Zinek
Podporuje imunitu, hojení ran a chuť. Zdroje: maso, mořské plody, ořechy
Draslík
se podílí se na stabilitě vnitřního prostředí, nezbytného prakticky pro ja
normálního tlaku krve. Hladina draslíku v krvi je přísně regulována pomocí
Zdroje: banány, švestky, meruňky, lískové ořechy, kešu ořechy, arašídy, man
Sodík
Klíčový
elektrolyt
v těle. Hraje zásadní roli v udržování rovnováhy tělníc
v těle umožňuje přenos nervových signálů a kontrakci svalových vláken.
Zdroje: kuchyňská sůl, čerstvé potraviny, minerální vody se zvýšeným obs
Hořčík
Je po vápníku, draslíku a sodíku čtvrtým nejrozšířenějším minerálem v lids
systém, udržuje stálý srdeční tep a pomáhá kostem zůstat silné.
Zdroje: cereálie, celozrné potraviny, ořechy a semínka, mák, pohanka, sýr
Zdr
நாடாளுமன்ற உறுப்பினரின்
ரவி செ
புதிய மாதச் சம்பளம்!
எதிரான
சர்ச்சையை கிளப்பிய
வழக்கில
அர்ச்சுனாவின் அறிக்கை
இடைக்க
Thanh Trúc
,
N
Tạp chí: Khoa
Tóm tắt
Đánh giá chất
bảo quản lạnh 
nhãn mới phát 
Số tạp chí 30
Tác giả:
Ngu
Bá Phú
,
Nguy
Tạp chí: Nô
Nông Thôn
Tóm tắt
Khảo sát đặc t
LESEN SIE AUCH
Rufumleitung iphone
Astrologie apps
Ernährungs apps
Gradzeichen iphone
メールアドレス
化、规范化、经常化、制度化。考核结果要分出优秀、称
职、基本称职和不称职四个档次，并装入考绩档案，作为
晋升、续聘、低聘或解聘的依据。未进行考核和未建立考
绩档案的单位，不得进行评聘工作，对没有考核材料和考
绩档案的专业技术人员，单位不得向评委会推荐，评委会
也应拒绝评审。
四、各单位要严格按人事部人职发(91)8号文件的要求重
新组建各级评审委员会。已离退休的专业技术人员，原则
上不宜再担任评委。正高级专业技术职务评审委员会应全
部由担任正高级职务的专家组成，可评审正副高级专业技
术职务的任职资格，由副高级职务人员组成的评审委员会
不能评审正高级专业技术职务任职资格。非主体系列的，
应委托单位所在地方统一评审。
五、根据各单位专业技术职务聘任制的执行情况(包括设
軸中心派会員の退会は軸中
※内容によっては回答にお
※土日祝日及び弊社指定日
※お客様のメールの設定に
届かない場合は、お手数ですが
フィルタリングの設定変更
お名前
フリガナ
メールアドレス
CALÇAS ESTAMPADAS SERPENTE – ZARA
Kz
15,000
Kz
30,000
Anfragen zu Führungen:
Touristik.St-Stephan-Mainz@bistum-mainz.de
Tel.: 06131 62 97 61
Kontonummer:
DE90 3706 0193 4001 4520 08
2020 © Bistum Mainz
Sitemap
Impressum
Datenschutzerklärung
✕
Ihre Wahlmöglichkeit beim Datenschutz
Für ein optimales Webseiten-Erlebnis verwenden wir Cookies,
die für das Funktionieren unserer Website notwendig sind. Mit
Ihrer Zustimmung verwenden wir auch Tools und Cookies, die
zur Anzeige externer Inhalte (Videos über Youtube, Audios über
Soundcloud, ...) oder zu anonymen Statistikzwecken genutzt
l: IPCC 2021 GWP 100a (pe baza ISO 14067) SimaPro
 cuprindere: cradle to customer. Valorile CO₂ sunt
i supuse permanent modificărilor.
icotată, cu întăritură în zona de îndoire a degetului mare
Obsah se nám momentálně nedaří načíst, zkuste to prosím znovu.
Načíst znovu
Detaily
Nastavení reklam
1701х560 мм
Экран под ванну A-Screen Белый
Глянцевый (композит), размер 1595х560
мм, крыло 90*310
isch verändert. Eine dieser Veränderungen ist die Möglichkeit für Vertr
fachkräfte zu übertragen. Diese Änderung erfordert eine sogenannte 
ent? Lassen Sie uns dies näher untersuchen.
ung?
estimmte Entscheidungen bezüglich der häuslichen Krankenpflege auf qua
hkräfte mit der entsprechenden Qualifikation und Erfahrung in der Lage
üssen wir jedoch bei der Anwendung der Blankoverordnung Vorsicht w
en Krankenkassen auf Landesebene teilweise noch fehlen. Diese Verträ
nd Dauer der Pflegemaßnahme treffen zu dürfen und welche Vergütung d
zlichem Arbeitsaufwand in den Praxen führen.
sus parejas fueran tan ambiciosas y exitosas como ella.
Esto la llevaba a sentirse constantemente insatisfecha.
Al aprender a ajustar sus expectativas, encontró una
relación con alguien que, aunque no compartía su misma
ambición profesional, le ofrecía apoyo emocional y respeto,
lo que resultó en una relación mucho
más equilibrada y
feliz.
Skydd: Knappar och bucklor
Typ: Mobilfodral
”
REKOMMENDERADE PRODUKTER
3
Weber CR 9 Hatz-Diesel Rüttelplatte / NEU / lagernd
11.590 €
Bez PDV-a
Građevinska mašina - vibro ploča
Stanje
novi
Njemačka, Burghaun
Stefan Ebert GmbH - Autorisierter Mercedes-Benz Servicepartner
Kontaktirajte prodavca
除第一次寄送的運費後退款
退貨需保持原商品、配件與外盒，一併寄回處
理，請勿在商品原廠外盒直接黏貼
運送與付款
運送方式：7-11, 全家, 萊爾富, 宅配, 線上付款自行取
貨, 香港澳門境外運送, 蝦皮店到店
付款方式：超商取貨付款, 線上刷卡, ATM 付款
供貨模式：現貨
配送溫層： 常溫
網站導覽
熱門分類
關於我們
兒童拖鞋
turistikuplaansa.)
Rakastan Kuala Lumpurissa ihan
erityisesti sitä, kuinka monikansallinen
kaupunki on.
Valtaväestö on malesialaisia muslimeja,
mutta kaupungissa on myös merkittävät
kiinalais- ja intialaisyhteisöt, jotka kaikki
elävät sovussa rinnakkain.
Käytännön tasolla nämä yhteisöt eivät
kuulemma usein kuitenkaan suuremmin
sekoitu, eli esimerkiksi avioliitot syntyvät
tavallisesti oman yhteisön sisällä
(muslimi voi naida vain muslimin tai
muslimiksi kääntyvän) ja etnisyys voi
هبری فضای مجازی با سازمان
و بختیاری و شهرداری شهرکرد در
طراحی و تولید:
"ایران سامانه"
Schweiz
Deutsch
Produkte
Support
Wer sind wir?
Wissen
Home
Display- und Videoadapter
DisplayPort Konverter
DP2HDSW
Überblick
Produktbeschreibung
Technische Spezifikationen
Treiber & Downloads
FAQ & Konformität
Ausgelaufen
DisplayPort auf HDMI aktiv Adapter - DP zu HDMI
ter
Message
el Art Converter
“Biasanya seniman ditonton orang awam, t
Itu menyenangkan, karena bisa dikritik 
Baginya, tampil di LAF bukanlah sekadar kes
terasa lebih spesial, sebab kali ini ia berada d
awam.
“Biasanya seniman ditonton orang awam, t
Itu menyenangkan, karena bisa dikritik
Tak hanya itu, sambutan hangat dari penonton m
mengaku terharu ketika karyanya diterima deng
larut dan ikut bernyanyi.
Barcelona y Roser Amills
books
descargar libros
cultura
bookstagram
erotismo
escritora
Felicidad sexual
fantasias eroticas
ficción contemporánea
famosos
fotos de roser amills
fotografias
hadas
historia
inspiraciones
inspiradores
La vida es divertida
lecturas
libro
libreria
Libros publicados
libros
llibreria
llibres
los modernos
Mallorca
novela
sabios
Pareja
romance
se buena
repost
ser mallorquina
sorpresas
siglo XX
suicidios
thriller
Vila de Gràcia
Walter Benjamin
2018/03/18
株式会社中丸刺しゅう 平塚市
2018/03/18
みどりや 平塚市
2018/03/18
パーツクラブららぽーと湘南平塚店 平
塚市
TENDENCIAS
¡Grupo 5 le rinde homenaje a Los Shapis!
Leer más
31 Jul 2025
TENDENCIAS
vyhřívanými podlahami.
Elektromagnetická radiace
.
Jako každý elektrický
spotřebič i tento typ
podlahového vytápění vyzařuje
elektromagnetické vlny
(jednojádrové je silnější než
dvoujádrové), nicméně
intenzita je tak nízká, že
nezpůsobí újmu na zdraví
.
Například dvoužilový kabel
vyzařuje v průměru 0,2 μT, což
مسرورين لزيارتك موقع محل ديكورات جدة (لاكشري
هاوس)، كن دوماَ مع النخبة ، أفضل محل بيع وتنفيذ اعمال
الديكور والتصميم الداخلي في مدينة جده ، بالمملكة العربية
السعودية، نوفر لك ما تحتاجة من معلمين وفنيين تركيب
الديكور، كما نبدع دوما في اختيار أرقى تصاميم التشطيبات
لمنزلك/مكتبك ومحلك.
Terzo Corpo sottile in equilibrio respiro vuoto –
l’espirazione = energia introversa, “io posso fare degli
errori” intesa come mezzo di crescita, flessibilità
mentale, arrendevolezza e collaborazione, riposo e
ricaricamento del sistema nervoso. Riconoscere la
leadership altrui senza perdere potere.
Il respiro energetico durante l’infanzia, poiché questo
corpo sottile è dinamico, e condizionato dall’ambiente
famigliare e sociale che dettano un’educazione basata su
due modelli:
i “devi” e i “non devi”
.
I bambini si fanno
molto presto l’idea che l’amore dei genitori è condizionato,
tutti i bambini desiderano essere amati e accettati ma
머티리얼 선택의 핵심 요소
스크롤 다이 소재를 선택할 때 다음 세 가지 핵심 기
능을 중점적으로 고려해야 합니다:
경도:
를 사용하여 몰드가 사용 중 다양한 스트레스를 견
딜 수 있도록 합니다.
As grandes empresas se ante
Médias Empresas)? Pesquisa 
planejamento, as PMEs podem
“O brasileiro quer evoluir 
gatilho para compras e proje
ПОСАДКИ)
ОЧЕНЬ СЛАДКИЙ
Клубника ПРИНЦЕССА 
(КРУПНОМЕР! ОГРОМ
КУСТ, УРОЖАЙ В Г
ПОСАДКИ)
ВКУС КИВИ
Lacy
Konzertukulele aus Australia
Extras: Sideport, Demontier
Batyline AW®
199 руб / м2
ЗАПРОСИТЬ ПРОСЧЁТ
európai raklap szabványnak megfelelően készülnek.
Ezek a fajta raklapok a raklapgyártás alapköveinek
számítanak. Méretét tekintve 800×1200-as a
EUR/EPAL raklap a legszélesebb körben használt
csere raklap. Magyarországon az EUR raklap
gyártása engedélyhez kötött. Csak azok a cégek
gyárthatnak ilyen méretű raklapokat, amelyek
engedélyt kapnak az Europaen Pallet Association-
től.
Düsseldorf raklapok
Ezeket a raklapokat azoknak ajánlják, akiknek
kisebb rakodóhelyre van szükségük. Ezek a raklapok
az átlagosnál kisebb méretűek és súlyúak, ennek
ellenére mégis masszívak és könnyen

#### [Task objective]
Switch "Sodík" to "Natrium" in the listing, beginning at its first line and stopping after the line containing "v těle umožňuje", and write out those lines again with everything else unchanged.

#### [Written solution]
Zinek
Podporuje imunitu, hojení ran a chuť. Zdroje: maso, mořské plody, ořechy
Draslík
se podílí se na stabilitě vnitřního prostředí, nezbytného prakticky pro ja
normálního tlaku krve. Hladina draslíku v krvi je přísně regulována pomocí
Zdroje: banány, švestky, meruňky, lískové ořechy, kešu ořechy, arašídy, man
Natrium
Klíčový
elektrolyt
v těle. Hraje zásadní roli v udržování rovnováhy tělníc
v těle umožňuje přenos nervových signálů a kontrakci svalových vláken.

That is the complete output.